Thinking about the betrayal of a loved one, try to understand whether it was a cold-blooded betrayal, or your loved one simply made a very unpleasant mistake. Psychologists say that most of these situations are caused by a banal human weakness. And weakness is a vice that can be forgiven. Moreover, forgiving weakness is much easier than malicious intent.

Step 4

Keep in mind that there is some part of your fault in what happened. After all, you yourself trusted this person, in fact, giving him freedom of action. He abused your trust - it means that you are not very good at understanding people.
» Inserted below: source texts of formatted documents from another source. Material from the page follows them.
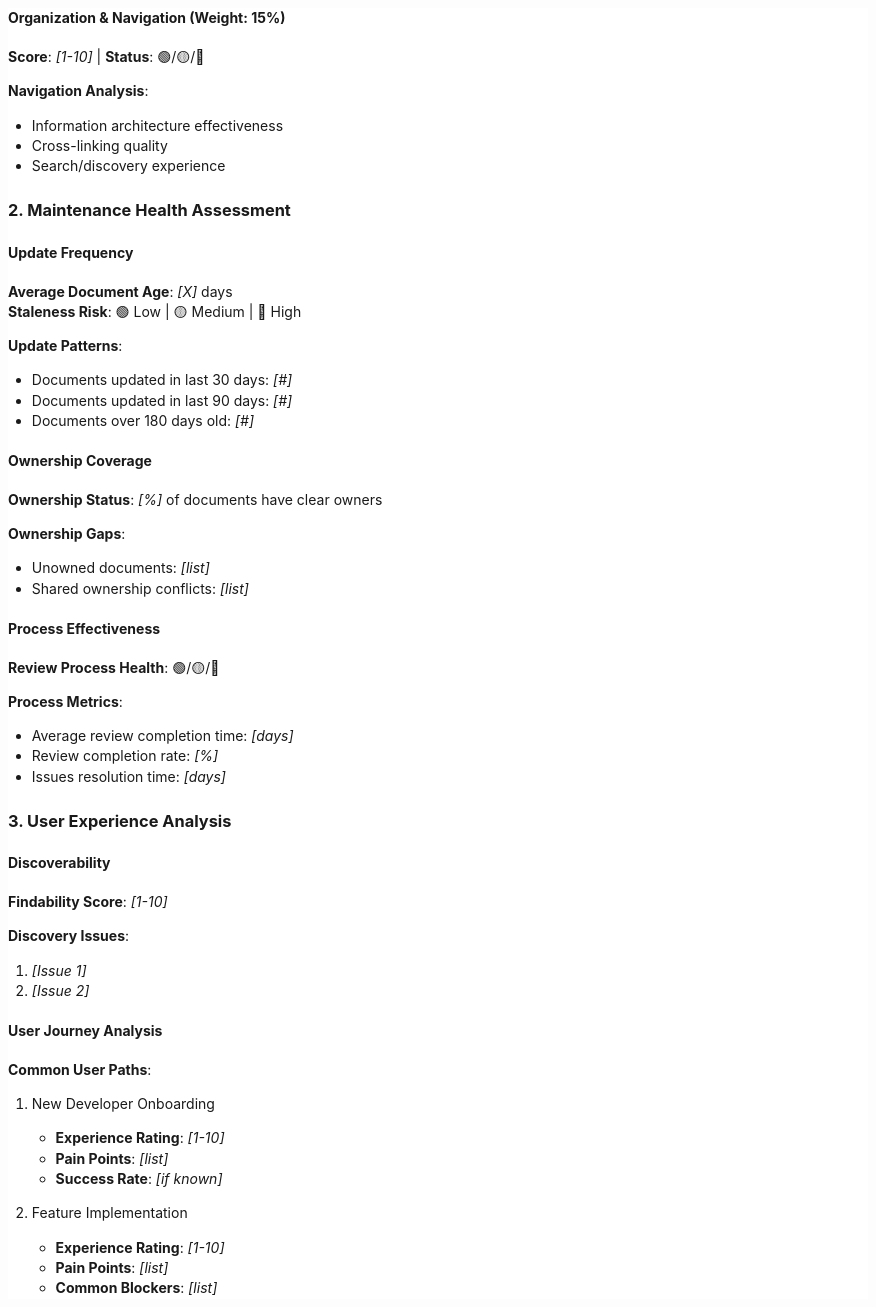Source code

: #### Organization & Navigation (Weight: 15%)
**Score**: _[1-10]_ | **Status**: 🟢/🟡/🔴

**Navigation Analysis**:
- Information architecture effectiveness
- Cross-linking quality
- Search/discovery experience

### 2. Maintenance Health Assessment

#### Update Frequency
**Average Document Age**: _[X]_ days  
**Staleness Risk**: 🟢 Low | 🟡 Medium | 🔴 High

**Update Patterns**:
- Documents updated in last 30 days: _[#]_
- Documents updated in last 90 days: _[#]_  
- Documents over 180 days old: _[#]_

#### Ownership Coverage
**Ownership Status**: _[%]_ of documents have clear owners

**Ownership Gaps**:
- Unowned documents: _[list]_
- Shared ownership conflicts: _[list]_

#### Process Effectiveness
**Review Process Health**: 🟢/🟡/🔴

**Process Metrics**:
- Average review completion time: _[days]_
- Review completion rate: _[%]_
- Issues resolution time: _[days]_

### 3. User Experience Analysis

#### Discoverability
**Findability Score**: _[1-10]_

**Discovery Issues**:
1. _[Issue 1]_
2. _[Issue 2]_

#### User Journey Analysis
**Common User Paths**:
1. New Developer Onboarding
   - **Experience Rating**: _[1-10]_
   - **Pain Points**: _[list]_
   - **Success Rate**: _[if known]_

2. Feature Implementation
   - **Experience Rating**: _[1-10]_
   - **Pain Points**: _[list]_
   - **Common Blockers**: _[list]_
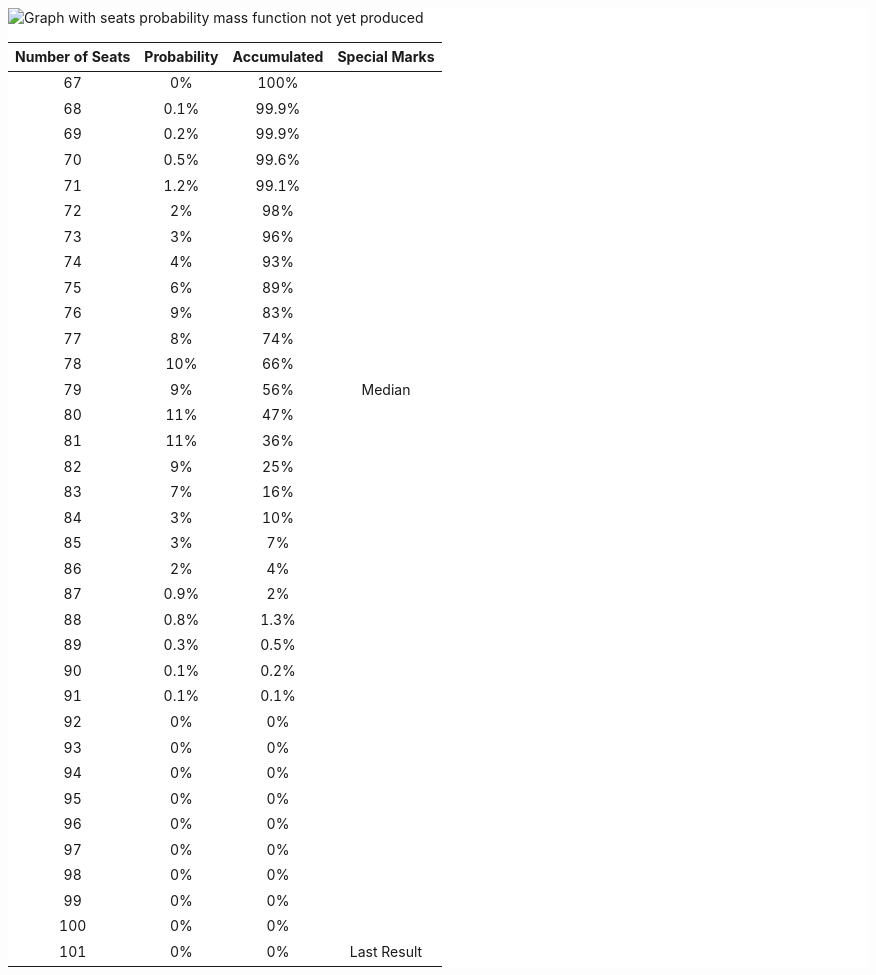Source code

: ![Graph with seats probability mass function not yet produced](2022-09-08-SKOP-coalitions-seats-pmf-m–c.png "Seats Probability Mass Function")

| Number of Seats | Probability | Accumulated | Special Marks |
|:---------------:|:-----------:|:-----------:|:-------------:|
| 67 | 0% | 100% |  |
| 68 | 0.1% | 99.9% |  |
| 69 | 0.2% | 99.9% |  |
| 70 | 0.5% | 99.6% |  |
| 71 | 1.2% | 99.1% |  |
| 72 | 2% | 98% |  |
| 73 | 3% | 96% |  |
| 74 | 4% | 93% |  |
| 75 | 6% | 89% |  |
| 76 | 9% | 83% |  |
| 77 | 8% | 74% |  |
| 78 | 10% | 66% |  |
| 79 | 9% | 56% | Median |
| 80 | 11% | 47% |  |
| 81 | 11% | 36% |  |
| 82 | 9% | 25% |  |
| 83 | 7% | 16% |  |
| 84 | 3% | 10% |  |
| 85 | 3% | 7% |  |
| 86 | 2% | 4% |  |
| 87 | 0.9% | 2% |  |
| 88 | 0.8% | 1.3% |  |
| 89 | 0.3% | 0.5% |  |
| 90 | 0.1% | 0.2% |  |
| 91 | 0.1% | 0.1% |  |
| 92 | 0% | 0% |  |
| 93 | 0% | 0% |  |
| 94 | 0% | 0% |  |
| 95 | 0% | 0% |  |
| 96 | 0% | 0% |  |
| 97 | 0% | 0% |  |
| 98 | 0% | 0% |  |
| 99 | 0% | 0% |  |
| 100 | 0% | 0% |  |
| 101 | 0% | 0% | Last Result |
That is, you are also mistaken.

Step 5

In the process of reflection, try to sort out the betrayal and its consequences "on the shelves" - sometimes it helps a lot. What exactly gnaws at you the most - the betrayal itself, the feelings that flooded the field of how you learned about it, the forced change in relations with the person who betrayed you? Such psychological exercises will help you understand how to proceed and whether it is worth trying to forget an unpleasant event.